TEXT FOR ANALYSIS:

[Start of section]

So, they had me begin to do oral care like that four times a day, and to be rigorous and diligent. They said good habits formed before any sores or other problems start solve problems later. Another thing they did was rather interesting. There was one really nice nurses aide who came in one day with a head shaver. She made the offer of shaving the head at that time. I was still a week or so away from hair loss from the chemo, but this made sense – instead of waiting for the hair to fall out, to look in the mirror each day to see if it was still there, and dreading the day it was gone, cutting the hair ahead of time gave me control over the situation. If I were going to have to lose my hair, I would rather do it on my own accord. It was quite empowering.
Still, even with a shaved head, frequent oral care, and processed foods, I felt fine. But all of this preparation was an omen of things to come. And I waited.
So, a couple days before Christmas 2001, I had begun the first stages of what was the beginning of chemotherapy to get to remission. The first few days were relatively free of pain, from what I can remember. It seemed more to set the stage for further treatment and challenges, rather than be difficult in and of itself.

[End of section]

Stored dataset items

[Start of section]

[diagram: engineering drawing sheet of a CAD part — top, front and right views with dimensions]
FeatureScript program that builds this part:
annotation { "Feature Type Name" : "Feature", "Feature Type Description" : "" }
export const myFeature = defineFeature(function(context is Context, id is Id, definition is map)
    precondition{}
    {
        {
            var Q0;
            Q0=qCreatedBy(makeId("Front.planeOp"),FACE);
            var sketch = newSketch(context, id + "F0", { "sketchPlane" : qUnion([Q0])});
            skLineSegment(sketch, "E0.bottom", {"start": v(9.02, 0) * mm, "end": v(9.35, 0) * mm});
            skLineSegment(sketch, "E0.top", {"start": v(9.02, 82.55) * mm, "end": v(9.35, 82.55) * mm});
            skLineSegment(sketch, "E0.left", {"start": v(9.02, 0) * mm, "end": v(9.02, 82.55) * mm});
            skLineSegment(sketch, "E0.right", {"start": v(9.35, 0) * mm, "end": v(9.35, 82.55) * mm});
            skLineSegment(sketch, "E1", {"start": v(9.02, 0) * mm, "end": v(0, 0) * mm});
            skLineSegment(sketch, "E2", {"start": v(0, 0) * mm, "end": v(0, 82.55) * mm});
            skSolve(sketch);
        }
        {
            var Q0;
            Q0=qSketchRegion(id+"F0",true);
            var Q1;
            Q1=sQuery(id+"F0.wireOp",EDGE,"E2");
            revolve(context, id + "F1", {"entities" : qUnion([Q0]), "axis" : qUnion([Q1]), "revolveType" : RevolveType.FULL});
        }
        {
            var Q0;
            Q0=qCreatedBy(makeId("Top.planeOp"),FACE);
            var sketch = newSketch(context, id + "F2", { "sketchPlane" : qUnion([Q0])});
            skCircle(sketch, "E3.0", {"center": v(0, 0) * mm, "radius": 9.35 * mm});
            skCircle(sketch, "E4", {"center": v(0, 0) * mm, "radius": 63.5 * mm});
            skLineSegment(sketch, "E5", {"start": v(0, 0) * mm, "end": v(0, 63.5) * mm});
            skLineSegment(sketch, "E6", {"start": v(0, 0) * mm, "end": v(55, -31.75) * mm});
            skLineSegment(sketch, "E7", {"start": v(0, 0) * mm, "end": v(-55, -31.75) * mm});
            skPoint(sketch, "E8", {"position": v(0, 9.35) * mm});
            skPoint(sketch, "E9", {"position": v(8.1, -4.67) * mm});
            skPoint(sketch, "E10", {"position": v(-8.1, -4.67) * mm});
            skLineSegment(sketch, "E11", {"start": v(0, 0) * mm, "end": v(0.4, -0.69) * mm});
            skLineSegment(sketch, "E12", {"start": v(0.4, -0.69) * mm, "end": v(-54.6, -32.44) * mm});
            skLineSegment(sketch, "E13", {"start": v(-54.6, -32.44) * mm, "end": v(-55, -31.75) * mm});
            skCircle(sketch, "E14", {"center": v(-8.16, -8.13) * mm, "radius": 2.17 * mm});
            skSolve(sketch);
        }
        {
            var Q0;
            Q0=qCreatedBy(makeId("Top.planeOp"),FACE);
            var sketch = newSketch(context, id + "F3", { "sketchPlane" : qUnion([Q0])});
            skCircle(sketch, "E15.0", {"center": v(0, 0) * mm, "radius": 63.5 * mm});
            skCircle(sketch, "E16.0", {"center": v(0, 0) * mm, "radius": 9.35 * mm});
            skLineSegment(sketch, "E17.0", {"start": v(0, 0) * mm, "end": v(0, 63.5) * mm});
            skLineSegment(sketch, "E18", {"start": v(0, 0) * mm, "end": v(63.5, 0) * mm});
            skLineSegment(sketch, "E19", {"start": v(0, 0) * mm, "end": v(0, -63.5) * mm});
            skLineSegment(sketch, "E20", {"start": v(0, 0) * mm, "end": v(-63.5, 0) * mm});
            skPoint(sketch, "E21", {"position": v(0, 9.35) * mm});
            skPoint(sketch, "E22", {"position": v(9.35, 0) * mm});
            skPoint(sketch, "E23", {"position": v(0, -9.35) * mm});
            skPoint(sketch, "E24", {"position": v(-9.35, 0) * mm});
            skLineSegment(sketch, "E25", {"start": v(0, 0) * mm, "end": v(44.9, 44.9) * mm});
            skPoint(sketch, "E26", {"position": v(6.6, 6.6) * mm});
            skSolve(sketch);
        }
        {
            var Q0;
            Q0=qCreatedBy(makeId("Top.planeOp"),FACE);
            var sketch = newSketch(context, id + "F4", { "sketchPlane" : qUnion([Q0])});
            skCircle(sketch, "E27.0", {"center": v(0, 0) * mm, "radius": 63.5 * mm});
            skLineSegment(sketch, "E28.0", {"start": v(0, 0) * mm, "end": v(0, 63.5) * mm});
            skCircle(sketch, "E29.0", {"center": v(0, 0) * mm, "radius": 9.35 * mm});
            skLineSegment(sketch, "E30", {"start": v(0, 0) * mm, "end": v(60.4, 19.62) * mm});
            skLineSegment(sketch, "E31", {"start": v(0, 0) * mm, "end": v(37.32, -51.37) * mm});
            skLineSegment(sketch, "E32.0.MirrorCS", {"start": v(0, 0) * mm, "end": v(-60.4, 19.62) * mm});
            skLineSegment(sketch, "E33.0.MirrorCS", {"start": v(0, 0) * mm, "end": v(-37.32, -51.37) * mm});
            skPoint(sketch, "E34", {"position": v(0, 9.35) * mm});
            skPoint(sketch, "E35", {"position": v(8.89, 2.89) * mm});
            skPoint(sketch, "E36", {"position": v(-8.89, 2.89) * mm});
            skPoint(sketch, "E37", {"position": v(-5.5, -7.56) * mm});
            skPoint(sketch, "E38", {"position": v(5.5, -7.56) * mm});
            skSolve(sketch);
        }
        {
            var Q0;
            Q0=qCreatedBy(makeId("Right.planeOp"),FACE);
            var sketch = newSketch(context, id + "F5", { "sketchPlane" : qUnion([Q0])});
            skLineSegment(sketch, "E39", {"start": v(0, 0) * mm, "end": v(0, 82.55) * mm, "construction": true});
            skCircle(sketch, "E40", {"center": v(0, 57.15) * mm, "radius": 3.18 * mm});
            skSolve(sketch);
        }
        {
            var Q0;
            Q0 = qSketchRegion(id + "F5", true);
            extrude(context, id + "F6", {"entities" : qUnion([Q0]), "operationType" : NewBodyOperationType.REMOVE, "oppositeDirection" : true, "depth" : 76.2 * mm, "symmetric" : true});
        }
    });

[End of section]

YOUR INSTRUCTIONS: Copy word for word the part of the account of preparing for chemotherapy that opens with the words containing "So, a couple" and closes with "and of itself.".

SOLUTION TO THE PROBLEM:
So, a couple days before Christmas 2001, I had begun the first stages of what was the beginning of chemotherapy to get to remission. The first few days were relatively free of pain, from what I can remember. It seemed more to set the stage for further treatment and challenges, rather than be difficult in and of itself.